- Given task 1
In the passage on prosecuting ISIS fighters, condense the paragraph that begins "However, under customary law" into a short bulleted list that keeps its main facts.
- Given task 2
List every reason the passage on prosecuting ISIS fighters gives for trials run by the Syrian regime not being an internationally popular option.

- Supplied passage

* Start *

The failure to charge anyone with war crimes, crimes against humanity, or genocide
The obligation to prosecute or extradite and universal jurisdiction are two distinct tools that both address impunity for the most serious crimes, such as war crimes, crimes against humanity, and genocide. Under customary law, states have an obligation to establish universal jurisdiction over offences considered grave breaches while they have a right to assert jurisdiction over other war crimes, crimes against humanity, and genocide. Similarly, through its prosecute-or-extradite provision, the Convention on Torture provides for an equivalent of universal jurisdiction and state obligation over torture. There appears to be no conventional basis however for the obligation to prosecute or extradite for crimes against humanity, genocide, war crimes other than grave breaches and war crimes in non-international armed conflict.
However, under customary law, States have the obligation to investigate and prosecute war crimes committed by their nationals or when committed on their territory which is applicable in both international and non-international armed conflicts. It should be noted that the aforementioned obligations to prosecute or extradite war crimes and torture are only applicable to states, and that neither Syria nor Iraq have implemented international crimes in their domestic legislation. This means that they are neither obligated nor able to prosecute some suspects for the specific crimes they have committed. Despite these limitations, one point of progress can be seen in the Iraqi parliament which passed a law that formally recognizes the genocide against Yazidis and offers reparations to all female victims. Furthermore, legislative steps have been taken in Iraq to provide a legal basis for the prosecution of ISIS members for war crimes, crimes against humanity and genocide.
Since the conventional law-based obligation to investigate and prosecute war crimes seemingly applies specifically to states, the question becomes whether this obligation also extends to NSAGs and their civilian administration. There appears to be no such obligation, although according to some, a trend towards such an obligation might be emerging. It would nevertheless be important not only to determine whether such an obligation exists legally, but also take into account the willingness and ability of NSAGs to prosecute war crimes. It appears from the interview, that the AANES courts are currently not able to prosecute international crimes, including war crimes. What is clearer is that the ‘extradite’ limb of the ‘prosecute or extradite’ principle cannot be applicable to NSAGs as they are not a recognised state and could therefore not engage in or conclude extradition agreements. It is unlikely that convictions of FTFs by AANES courts would trigger the ne bis in idem principle which would prevent persons being charged twice for the same crime, or that the convictions would be recognised by their home states.
Where can ISIS fighters, including FTFs, detained by the SDF be prosecuted?
In an earlier perspective, we looked at the possibilities of prosecuting ISIS fighters in Syrian and Iraqi courts. Both these countries can assert jurisdiction because the majority of detainees in the camps have Syrian or Iraqi nationality. Trials administered by the Syrian regime are not an internationally popular option, however, due to the prevalence of pre-trial torture, lack of due process, mass executions, a lack of independent courts, and a system of secret prisons which holds Syrians, Iraqis, and other foreign prisoners. Additionally, the lack of effective control of the Syrian government in North and East Syria poses an even bigger challenge to investigate and prosecute ISIS fighters.

* End *

- Entries
* Start *

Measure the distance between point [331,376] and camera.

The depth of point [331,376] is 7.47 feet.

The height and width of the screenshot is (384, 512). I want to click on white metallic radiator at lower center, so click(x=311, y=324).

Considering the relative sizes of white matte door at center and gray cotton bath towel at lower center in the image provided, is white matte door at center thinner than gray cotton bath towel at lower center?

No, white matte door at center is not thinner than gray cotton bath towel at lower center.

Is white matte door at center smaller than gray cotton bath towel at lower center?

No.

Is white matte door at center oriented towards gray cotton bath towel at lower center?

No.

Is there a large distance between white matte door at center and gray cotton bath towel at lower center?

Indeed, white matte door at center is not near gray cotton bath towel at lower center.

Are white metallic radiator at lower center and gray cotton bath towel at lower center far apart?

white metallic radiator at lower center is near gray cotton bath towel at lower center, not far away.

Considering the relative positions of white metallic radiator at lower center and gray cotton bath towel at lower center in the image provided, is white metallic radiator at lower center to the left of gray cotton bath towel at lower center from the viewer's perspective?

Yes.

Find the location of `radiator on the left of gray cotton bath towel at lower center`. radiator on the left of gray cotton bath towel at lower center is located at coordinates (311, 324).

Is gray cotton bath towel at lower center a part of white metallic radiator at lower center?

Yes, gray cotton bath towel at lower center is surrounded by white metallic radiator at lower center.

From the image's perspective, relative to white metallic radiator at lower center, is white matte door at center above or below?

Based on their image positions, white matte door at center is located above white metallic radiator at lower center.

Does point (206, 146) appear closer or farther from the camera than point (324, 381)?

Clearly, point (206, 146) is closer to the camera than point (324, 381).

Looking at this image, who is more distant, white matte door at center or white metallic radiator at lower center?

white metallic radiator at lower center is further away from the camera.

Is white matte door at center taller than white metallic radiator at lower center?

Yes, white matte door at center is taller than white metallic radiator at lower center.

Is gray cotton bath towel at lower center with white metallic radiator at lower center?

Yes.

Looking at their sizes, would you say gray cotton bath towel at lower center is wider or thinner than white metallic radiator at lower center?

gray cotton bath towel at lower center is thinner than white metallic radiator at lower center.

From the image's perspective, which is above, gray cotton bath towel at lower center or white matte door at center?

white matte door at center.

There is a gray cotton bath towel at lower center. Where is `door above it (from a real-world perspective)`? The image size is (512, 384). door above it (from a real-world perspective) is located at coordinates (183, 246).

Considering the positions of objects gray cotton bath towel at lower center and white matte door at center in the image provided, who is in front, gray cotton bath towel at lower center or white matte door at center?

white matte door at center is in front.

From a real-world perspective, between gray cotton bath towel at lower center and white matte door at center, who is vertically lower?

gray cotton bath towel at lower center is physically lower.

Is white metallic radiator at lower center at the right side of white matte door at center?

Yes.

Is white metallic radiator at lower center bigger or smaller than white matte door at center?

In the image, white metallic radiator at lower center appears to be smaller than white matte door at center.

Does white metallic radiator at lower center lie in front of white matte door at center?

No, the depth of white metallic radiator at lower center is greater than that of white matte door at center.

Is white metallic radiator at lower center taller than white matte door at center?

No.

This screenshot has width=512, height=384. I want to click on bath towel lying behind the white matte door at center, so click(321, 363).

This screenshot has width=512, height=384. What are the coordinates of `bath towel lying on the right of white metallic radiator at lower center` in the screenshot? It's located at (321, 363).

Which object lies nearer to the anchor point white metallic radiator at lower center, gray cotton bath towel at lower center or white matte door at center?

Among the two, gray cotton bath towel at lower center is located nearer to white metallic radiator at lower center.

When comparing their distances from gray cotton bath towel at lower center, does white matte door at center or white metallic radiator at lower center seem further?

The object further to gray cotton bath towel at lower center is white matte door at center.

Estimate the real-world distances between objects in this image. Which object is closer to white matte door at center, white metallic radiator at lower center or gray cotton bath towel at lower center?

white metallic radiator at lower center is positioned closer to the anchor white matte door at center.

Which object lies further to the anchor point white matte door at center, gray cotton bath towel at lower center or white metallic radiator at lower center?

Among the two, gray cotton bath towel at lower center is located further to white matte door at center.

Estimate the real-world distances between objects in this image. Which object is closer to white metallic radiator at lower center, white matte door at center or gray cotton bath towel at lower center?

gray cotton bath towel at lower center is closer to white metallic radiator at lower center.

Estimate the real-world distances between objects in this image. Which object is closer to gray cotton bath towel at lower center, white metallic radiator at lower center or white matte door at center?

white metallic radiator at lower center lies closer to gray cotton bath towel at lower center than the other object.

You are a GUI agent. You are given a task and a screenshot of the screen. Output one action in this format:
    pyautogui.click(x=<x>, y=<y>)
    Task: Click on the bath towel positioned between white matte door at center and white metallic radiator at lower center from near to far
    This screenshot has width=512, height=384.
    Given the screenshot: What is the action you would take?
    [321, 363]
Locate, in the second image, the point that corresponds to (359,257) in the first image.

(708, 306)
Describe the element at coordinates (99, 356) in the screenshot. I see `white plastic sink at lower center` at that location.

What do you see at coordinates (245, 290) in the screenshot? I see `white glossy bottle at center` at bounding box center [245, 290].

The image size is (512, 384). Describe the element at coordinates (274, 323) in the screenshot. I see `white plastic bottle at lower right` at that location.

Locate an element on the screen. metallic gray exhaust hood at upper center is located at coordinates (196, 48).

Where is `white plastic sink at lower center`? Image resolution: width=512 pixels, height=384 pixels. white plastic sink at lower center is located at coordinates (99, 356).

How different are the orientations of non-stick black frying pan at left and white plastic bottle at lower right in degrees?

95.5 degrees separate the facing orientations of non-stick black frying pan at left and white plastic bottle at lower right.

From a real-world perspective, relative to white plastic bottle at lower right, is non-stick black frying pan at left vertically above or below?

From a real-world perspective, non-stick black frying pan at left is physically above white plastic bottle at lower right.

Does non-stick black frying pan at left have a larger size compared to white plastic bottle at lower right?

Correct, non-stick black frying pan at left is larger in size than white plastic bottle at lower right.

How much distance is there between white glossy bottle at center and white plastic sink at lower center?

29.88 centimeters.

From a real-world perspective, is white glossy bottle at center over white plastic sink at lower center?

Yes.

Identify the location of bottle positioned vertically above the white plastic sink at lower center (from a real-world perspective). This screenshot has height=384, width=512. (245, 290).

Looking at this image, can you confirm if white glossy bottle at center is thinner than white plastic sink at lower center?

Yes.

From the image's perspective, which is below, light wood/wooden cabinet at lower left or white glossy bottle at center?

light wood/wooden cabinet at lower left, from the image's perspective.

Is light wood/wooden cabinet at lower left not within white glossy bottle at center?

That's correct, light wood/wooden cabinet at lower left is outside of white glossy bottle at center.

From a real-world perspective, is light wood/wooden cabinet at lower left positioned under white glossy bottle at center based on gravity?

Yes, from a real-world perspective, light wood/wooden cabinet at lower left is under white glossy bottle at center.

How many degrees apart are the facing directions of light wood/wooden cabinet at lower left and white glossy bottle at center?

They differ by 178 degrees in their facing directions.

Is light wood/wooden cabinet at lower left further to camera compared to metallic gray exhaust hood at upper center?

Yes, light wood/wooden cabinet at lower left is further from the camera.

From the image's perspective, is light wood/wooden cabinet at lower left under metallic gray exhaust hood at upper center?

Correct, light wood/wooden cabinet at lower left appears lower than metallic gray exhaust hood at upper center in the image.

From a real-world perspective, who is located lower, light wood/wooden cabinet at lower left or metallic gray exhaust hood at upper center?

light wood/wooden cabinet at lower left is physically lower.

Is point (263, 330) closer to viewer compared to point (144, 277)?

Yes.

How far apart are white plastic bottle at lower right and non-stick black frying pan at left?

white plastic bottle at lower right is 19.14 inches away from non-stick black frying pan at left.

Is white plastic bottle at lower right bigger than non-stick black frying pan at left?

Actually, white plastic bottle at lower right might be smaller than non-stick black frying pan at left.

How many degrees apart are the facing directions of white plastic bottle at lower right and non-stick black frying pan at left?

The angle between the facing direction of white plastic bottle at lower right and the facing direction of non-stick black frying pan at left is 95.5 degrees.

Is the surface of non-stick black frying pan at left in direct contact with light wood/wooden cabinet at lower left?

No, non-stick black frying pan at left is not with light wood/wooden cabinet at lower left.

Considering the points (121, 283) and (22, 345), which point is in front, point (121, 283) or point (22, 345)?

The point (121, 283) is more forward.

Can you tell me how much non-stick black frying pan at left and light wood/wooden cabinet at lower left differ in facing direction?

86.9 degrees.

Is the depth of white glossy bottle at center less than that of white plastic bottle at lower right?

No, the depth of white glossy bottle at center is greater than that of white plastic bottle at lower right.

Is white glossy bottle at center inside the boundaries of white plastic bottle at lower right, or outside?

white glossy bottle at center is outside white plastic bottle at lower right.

* End *

- Task solution 1
- Under customary law, states must investigate and prosecute war crimes committed by their nationals or on their territory. This applies in both international and non-international armed conflicts.
- The obligations to prosecute or extradite for war crimes and torture apply only to states.
- Neither Syria nor Iraq has implemented international crimes in its domestic legislation. So they are neither obligated nor able to prosecute some suspects for the specific crimes committed.
- In one step forward, Iraq's parliament passed a law that formally recognizes the genocide against Yazidis and offers reparations to all female victims.
- Iraq has also taken legislative steps toward a legal basis for prosecuting ISIS members for war crimes, crimes against humanity and genocide.

- Task solution 2
- The prevalence of pre-trial torture
- Lack of due process
- Mass executions
- A lack of independent courts
- A system of secret prisons holding Syrians, Iraqis, and other foreign prisoners